Page 6 of Shield of Fire

The IIT—or the Interspecies Investigation Team, as it was more formally known—dealt with all police events involving non-humans, and had both a day and night division. Sgott Bruhn was in charge of the night division, but had also been my mother’s lover for over sixty years. In very many ways, he was the only father I’d ever known.

“I’m afraid my phone is buried under that rubble somewhere,” I said. “So, unless you have yours, we’ll have to borrow one.”

“I’ll see if one of the bystanders has one, then head over to what’s left of the building to see if I can detect any life under all that rubble.”

I touched his arm. “Be careful. That fire isn’t natural, and the building could collapse at any moment.”

He smiled. “All the more reason to go over there—I can shore it up and protect anyone who might, by some miracle, still be alive. In the meantime, you need to get across to that ambulance and have your shoulder looked at. You’re bleeding heavily, and there’s a large strip of skin hanging down your back.”

The pain radiating from my shoulder immediately intensified, and a cold sweat broke out across my skin.

Cynwrig cupped my elbow, obviously sensing the wash of weakness. “You okay? Would you want me to help you over there?”

“No, I’m perfectly fine.”

He snorted softly. “From what I’ve seen, you’d say that even if you were stepping through death’s door.”

“Death wouldn’t have me. We Aodhán pixies are too ornery for the likes of him.”

He raised an eyebrow, amusement briefly muting the concern in his expression. “Says who?”

“Says death himself. Or so Gran once said.”

His amusement increased. “And how did she know this?”

“She had a fireside chat with him once, apparently. And no, I don’t know the details. It was an off-the-cuff comment she wouldn’t explain.”

Of course, death—or the devil, as humans preferred to call him—not accepting us didn’t mean we couldn’t die. It just meant our souls couldn’t enter his realm. And to be honest, that wasn’t a bad thing. Hell, from all reports, was not a fun place to be.

I rose on my toes and kissed him, tasting dust and weariness and strength. “To repeat, be careful in that building.”

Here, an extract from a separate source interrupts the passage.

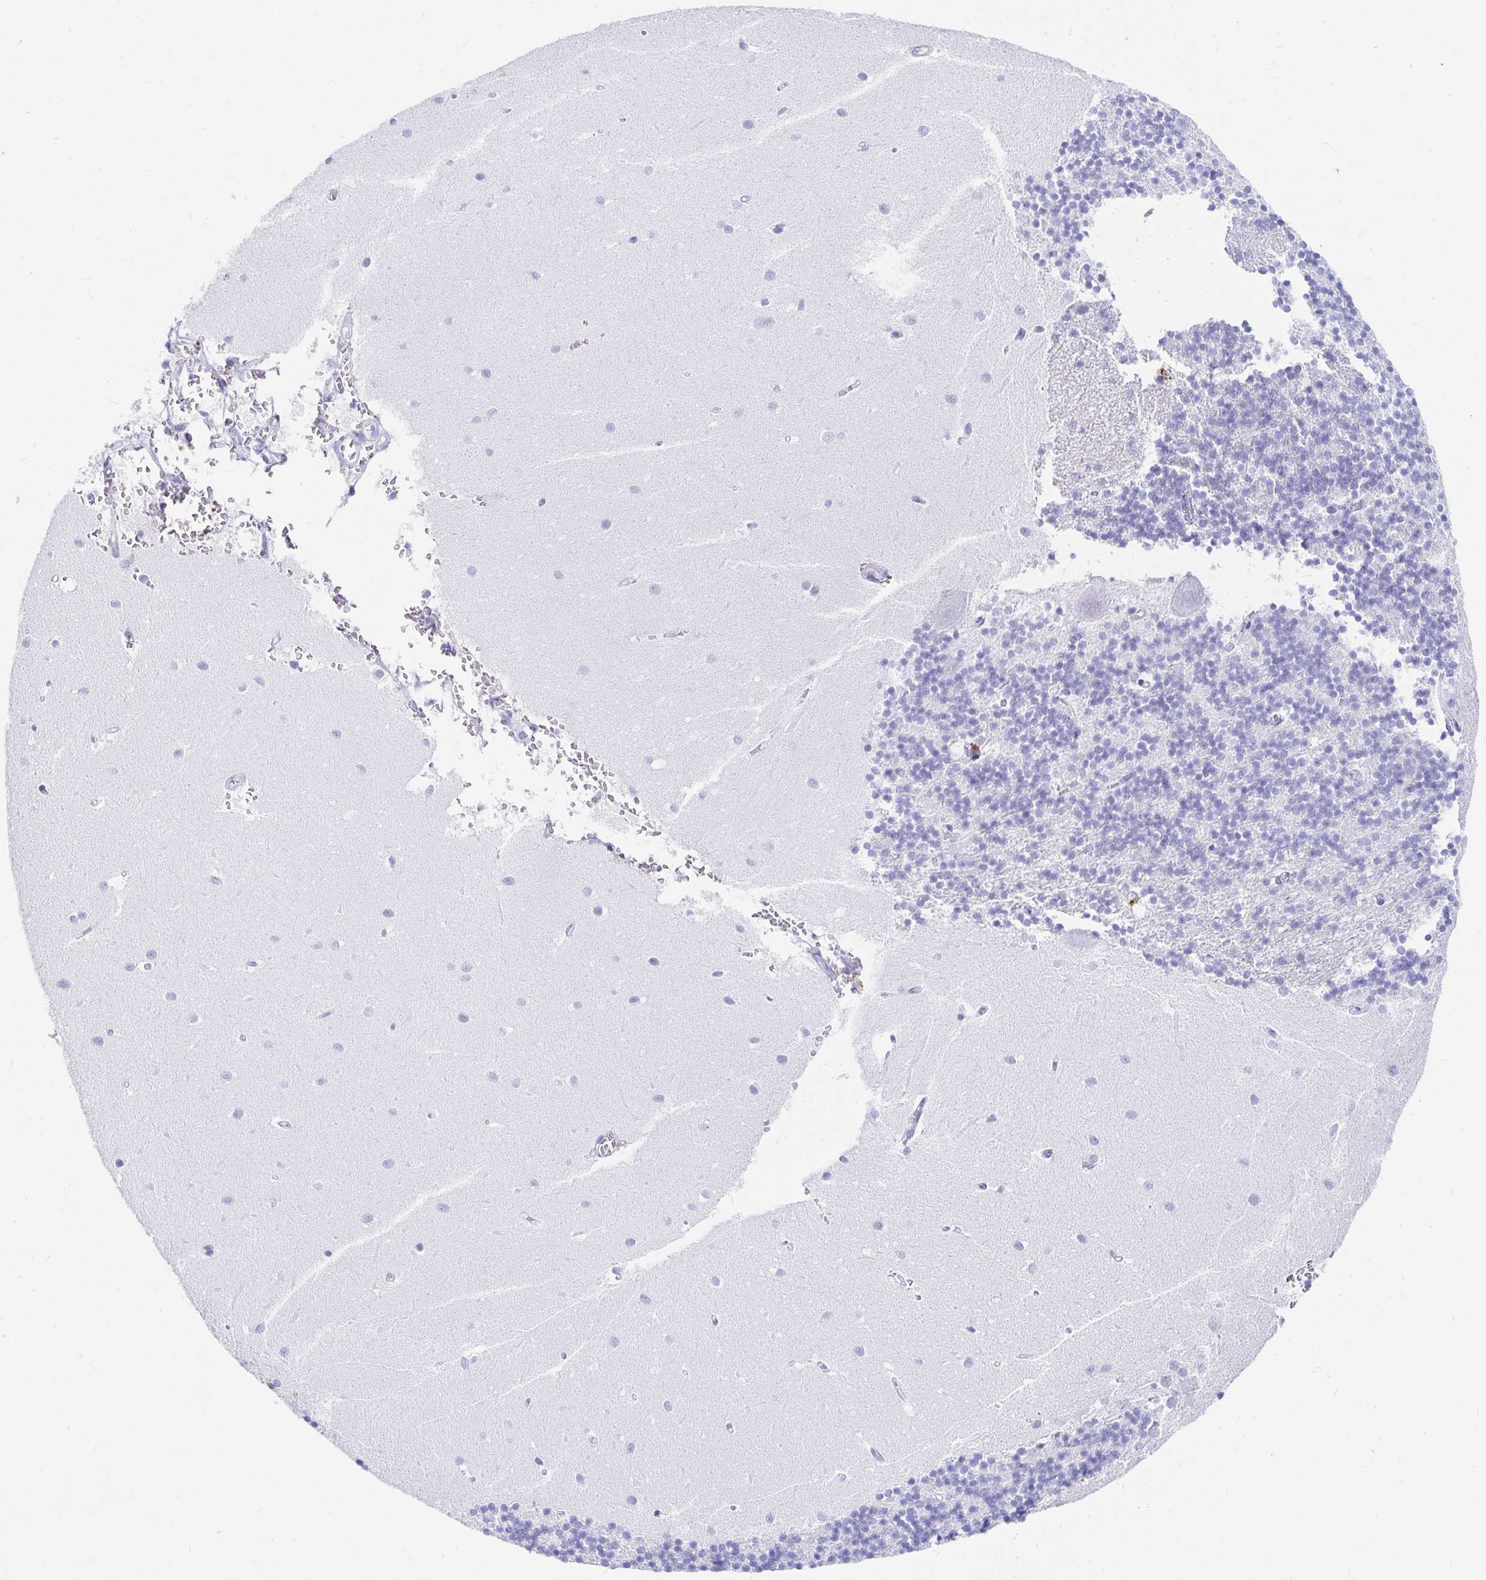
{"staining": {"intensity": "negative", "quantity": "none", "location": "none"}, "tissue": "cerebellum", "cell_type": "Cells in granular layer", "image_type": "normal", "snomed": [{"axis": "morphology", "description": "Normal tissue, NOS"}, {"axis": "topography", "description": "Cerebellum"}], "caption": "This is a image of IHC staining of unremarkable cerebellum, which shows no staining in cells in granular layer.", "gene": "OR6T1", "patient": {"sex": "male", "age": 54}}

He nodded, lightly touched my cheek, then turned and walked over to the gathering crowd. I sighed and forced my feet to move in the opposite direction, heading for the ambulance pulling up behind the two cop cars blocking access to this section of the street.

Two paramedics jumped out of the ambulance, one running to the back of the vehicle while the other darted across the road to the woman I’d pulled from the rubble. He knelt beside her, felt for a pulse, and then snapped directions toward his partner.

She was alive.

The relief stirred so fiercely that my knees threatened to buckle.

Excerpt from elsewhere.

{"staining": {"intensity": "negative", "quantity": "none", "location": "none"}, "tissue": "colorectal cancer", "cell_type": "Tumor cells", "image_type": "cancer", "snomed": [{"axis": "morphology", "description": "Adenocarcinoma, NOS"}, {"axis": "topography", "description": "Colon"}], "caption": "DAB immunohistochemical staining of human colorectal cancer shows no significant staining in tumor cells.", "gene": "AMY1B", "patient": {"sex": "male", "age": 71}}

A second ambulance pulled up behind the first, this one marked as an ASP ambulance, meaning there was an elven healer on board to deal with both human and non-human species. Which made sense, given the building would have been flagged as elven-owned when the destruction reports came in.

I walked toward it. The paramedic took one look at me and immediately grabbed my arm, ushering me into the back of the vehicle. Obviously, I looked every bit as bad as I felt.

He took my vitals, tsked over the various cuts and bruises, then cut away my jacket and sweater to examine that wound more closely.

“I take it a shifter did this?”

“Yes.” I paused, briefly debating whether I really wanted an answer before asking, “How bad is it?”

“It’ll need to be fixed at the fae hospital,” he said. “He’s torn through muscles and damaged the bone, and it’ll take a specialist to repair and knit everything back together.”

It was a common misconception that all elven healers could heal any wound, no matter how great the damage. In truth, just as there were human doctors who specialized in specific medical fields, there were also elven. Human doctors had one distinct advantage over their non-human counterparts, though—their patients generally had the same physiology. That wasn’t always the case with non-humans.

Of course, there was another difference—humans relied on surgery and drugs to repair. For an elf, it was basically a psychic talent—an ability to read the ebb and flow of the patient’s life force to discover what was wrong with them. They then used their own life force to repair.

Which could drain them to the point of death if they went too far.

While I hadn’t seen it happen, my best friend Darby had. She worked at the fae hospital and specialized in poisons, with a secondary specialization in wound repairs. She wouldn’t be there tonight, though. Lugh, my brother, had recently given in to the sexual attraction that had burned between them for nigh on a decade, and the two had headed to Scotland for an extended four-day weekend break. I rather suspected Lugh intended to combine business with pleasure, however, as he’d casually mentioned before they’d left that he’d finally tracked down the dwarf who’d double-crossed us after our return from Ben Nevis’s peak.